What you will do →
Scan the lines below and report each one containing "šatů" by copying it.

Source records →
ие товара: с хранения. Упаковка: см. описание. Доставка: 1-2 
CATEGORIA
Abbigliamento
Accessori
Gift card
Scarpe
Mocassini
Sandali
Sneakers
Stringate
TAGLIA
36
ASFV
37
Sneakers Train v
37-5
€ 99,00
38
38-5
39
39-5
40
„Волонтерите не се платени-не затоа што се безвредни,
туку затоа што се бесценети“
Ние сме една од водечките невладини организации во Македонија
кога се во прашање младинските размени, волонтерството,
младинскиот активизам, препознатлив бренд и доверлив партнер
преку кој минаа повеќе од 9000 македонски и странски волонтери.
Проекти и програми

* * *

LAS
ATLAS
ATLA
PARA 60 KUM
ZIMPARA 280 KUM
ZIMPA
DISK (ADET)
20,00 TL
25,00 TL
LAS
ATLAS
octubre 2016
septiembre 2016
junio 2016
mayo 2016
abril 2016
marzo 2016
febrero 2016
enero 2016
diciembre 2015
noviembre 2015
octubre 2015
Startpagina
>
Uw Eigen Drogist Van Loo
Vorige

...

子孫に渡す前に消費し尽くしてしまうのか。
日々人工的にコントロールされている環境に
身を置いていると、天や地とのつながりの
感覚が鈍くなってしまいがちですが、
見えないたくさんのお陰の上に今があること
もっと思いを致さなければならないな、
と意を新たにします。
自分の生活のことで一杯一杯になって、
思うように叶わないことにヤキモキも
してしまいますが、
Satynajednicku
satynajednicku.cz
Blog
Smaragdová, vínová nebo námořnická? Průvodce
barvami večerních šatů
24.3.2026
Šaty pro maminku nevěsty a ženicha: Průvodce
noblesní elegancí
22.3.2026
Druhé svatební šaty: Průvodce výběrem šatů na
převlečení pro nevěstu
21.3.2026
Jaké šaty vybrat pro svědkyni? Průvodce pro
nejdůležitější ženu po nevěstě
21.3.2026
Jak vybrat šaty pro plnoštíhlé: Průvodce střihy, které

Solution →
barvami večerních šatů
Druhé svatební šaty: Průvodce výběrem šatů na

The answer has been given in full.